WHAT YOU ARE ASKED TO DO: Filter the entries down to the lines holding "Order", then copy those lines.

+++ PROVIDED RECORDS +++

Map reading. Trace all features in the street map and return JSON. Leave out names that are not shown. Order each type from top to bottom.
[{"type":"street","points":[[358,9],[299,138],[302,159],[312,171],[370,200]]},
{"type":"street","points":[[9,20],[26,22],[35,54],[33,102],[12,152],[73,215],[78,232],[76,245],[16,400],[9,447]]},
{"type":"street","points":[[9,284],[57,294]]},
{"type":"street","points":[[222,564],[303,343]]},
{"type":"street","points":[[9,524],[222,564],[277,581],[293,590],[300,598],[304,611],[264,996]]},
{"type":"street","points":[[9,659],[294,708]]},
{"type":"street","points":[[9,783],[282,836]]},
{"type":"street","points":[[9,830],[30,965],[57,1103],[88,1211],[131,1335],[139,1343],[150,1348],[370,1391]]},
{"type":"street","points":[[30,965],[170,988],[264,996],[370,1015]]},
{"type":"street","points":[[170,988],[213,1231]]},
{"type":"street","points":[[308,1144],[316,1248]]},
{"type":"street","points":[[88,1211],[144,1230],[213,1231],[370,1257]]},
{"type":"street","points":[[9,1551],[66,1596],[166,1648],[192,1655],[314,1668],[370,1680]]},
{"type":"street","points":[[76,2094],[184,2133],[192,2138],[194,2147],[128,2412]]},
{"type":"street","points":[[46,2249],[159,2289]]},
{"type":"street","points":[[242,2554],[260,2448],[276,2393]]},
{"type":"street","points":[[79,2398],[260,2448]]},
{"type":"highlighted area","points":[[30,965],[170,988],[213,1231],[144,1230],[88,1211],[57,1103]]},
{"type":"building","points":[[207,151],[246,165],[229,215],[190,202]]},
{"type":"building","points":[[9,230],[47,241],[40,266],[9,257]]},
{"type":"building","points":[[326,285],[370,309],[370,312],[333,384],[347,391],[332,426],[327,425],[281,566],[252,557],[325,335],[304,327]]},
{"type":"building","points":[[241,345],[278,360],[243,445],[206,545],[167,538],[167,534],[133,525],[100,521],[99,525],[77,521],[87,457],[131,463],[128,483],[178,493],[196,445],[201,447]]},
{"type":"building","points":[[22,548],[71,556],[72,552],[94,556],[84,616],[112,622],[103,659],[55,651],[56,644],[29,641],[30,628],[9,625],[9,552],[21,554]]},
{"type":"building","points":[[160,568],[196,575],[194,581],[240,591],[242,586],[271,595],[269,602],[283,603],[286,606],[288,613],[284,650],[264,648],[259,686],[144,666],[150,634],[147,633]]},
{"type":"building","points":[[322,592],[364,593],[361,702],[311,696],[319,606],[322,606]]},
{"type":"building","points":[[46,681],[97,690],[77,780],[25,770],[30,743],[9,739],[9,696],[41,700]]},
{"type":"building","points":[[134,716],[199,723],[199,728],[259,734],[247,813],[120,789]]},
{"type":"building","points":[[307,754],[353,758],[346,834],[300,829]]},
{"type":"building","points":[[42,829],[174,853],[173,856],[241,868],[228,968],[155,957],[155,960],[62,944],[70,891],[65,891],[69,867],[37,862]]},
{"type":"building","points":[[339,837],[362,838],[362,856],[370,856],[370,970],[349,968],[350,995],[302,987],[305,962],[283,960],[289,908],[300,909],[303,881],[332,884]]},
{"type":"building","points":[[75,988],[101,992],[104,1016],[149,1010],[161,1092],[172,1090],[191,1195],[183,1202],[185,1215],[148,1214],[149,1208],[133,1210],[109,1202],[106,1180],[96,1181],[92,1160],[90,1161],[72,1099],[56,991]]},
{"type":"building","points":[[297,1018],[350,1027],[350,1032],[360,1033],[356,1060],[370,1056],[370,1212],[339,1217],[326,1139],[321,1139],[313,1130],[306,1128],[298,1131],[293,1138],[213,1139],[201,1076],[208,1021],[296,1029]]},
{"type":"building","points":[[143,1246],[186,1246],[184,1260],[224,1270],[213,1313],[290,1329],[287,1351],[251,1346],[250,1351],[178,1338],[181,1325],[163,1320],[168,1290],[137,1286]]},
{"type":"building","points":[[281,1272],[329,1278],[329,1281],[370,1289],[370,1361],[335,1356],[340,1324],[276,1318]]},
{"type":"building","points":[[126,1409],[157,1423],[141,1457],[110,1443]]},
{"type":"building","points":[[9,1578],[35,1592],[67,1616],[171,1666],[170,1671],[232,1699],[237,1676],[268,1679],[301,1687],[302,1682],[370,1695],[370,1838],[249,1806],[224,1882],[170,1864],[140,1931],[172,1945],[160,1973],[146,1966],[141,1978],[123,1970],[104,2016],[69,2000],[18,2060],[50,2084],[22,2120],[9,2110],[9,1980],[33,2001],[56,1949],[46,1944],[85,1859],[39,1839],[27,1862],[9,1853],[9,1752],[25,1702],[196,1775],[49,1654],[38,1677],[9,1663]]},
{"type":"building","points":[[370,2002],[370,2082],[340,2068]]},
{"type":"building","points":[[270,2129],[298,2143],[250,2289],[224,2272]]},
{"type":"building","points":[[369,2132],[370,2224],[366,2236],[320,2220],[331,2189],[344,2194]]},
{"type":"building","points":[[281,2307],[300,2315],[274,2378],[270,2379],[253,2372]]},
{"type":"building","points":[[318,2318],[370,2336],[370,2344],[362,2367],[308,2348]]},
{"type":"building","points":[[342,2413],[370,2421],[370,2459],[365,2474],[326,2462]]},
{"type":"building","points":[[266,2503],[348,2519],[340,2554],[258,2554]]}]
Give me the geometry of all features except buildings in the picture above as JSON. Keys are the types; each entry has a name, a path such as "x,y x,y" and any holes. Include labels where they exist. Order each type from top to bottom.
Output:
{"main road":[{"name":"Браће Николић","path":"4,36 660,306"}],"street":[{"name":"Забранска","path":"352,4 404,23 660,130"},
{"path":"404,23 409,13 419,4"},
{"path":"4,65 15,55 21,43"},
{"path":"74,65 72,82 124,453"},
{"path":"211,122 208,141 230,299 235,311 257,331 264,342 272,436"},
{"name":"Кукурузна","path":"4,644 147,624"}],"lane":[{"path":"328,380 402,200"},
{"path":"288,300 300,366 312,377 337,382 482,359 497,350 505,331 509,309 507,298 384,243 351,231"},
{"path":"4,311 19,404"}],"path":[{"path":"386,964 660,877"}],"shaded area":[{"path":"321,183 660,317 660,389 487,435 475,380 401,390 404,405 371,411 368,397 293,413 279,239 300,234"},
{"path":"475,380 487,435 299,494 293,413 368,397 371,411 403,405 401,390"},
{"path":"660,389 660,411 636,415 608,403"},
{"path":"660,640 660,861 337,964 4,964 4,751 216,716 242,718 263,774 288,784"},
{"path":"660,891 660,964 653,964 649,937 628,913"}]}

+++

TASK RESULT:
Map reading. Trace all features in the street map and return JSON. Leave out names that are not shown. Order each type from top to bottom.
Give me the geometry of all features except buildings in the picture above as JSON. Keys are the types; each entry has a name, a path such as "x,y x,y" and any holes. Include labels where they exist. Order each type from top to bottom.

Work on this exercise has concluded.